TS: I surround myself with charcoal, crayons, pastels, Glue stick and colouring pencils so I can just grab them instinctively to create marks. It’s a process of not over-thinking and going from one to the other, like ping-pong. 

I excitingly explored numerous materials. I had ideas of printing which led me to transfer paper. Like a child with a new toy. When it arrived I ripped it open and started making marks.

Charcoal has always been a favourite due to its dark black pigment and resistance to the paper. It’s messy and dusty. I don’t like things being clean and precise, it doesn’t fit me. I want the works to feel as if they have been used and touched.

I worked with different papers. Some were more fragile, others smooth, grainy all having different properties to explore. I cut up large sheets of Fabriano paper that I had used as a table cover. It had obtained spontaneous beautiful marks over the months. 

It’s all about how the mediums feel when working with them. Colours can feel like textures. Lines made by different materials can hold different meanings. It’s about how it can come together and figuring it out. 

HP: Still life is the principal genre present throughout the exhibition, though you explore it in a very unique and semi-abstract way. What is it about this genre that appeals to you?

 

TS: I enjoy the shapes of objects. We are surrounded by these objects on a daily basis and purposely buy them to look at and use.

Vases and mugs can hold stories on them. From elaborate 18th century vases to your favourite chipped mug. It offers a space to share and communicate ideas. You can interplay, layering and connecting the different forms with patterns and characters in exciting ways.

It’s a great place to build a narrative. Putting your own stamp onto the items, like using them as advertisement space. A Vase or Fruit bowl can be a blank canvas to graffiti your drawings onto. 

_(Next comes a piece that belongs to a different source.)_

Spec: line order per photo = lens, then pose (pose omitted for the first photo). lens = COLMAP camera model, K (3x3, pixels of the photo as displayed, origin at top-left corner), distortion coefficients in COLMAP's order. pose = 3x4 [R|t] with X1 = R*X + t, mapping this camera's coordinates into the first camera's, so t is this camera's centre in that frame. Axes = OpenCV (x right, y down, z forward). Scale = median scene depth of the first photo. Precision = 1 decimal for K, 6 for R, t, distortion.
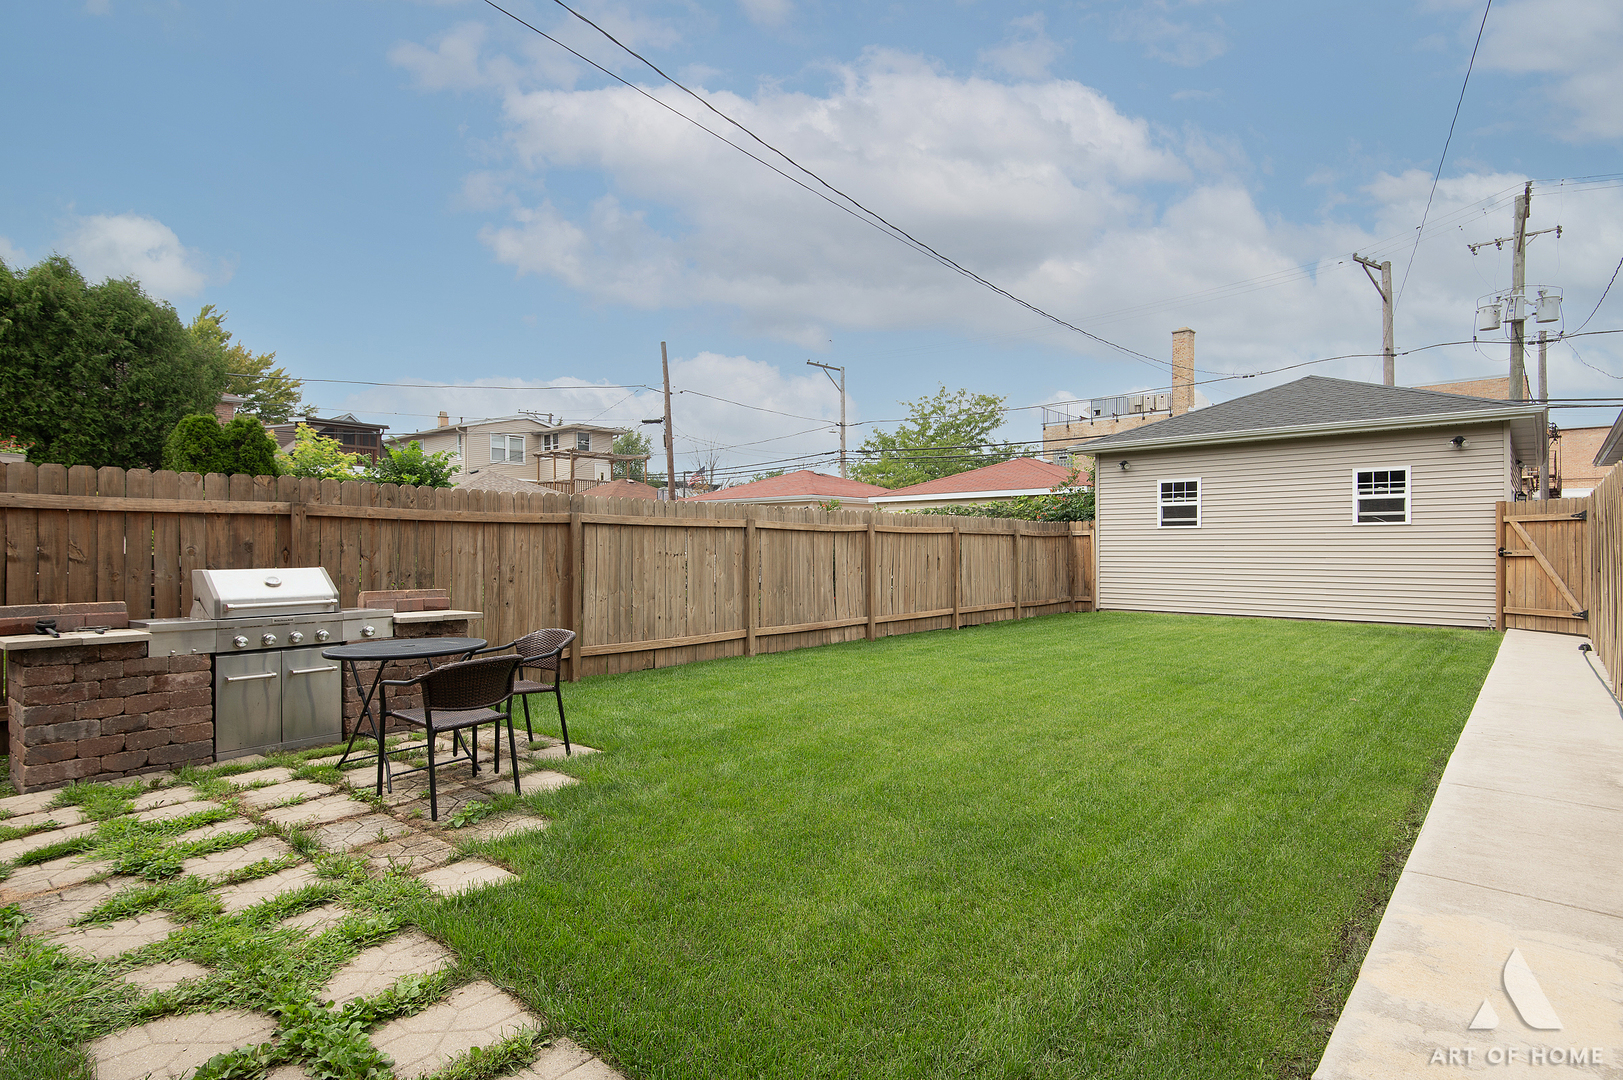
lens RADIAL K [[804.2, 0, 811.5], [0, 804.2, 540.0], [0, 0, 1]] dist [0.014969, -0.019161]
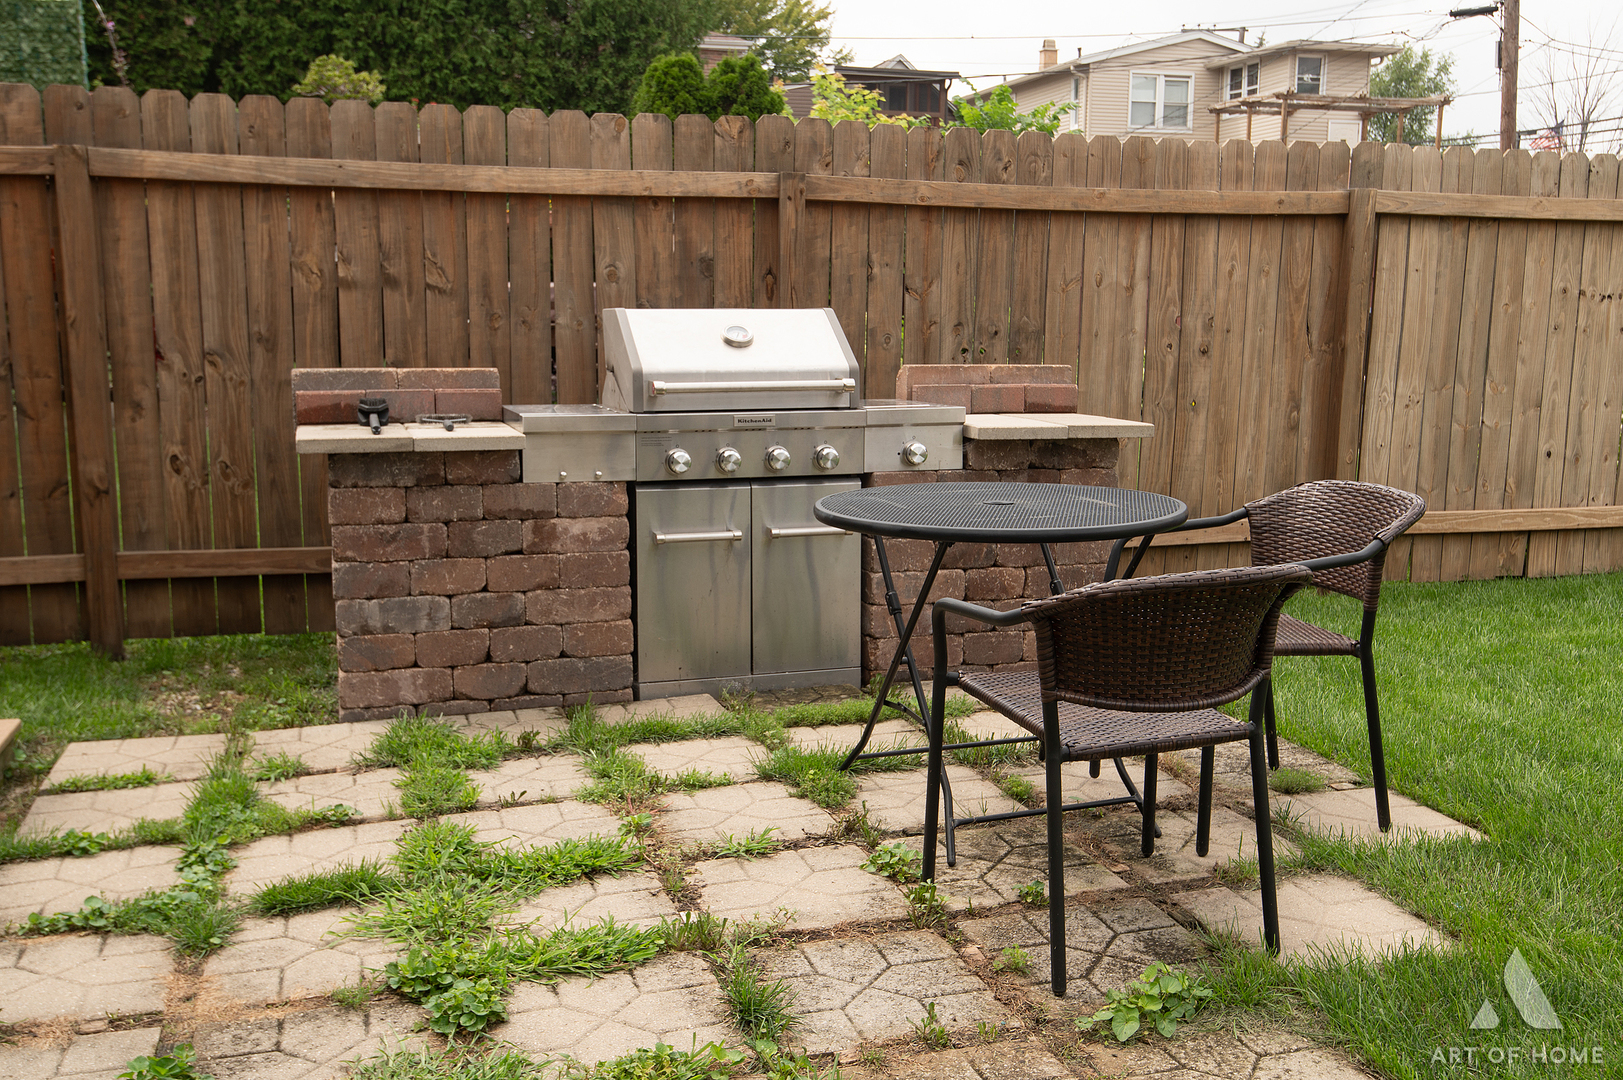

HP: Can you tell me about your studio and working routine? Do you have any morning rituals or habits that contribute towards a fulfilling day in the studio?

 

TS: I have a home studio. It’s a cluttered mess to be honest. I have a large desk next to the window that looks out on to the front garden. I have random insects fly into it startling me plus the birds come visit. 

I don’t have any scheduled time, it’s all chaotic. I can wake up and go straight into my studio with the need to make marks. Some days it’s can be a slow process. 

Just stepping into the studio is all I need to start and get something going.  I urgently grab the mediums I want and find something to draw from.

Time can be lost and I will have forgotten to eat or drink. Some days it’s also just a quickie of 15 minutes. Bish bash bosh. I work to my own time, which can be whenever from early morning to 3am.

HP: In relation to social media and particularly Instagram, you have a loyal and impressive following of over 12K. What are your thoughts on the importance of social media today?

 

TS: For me social media is extremely important. It offers me a space to connect with others and share my works. I decided to start it a year ago, for confidence and motivation. I had 145 followers and I just wanted to share my process and connect with others.

Social media has changed everything; you can share and learn from people all over the Globe. You can create your own world from the smallest of places and from whatever limitations you have. It opens up opportunities.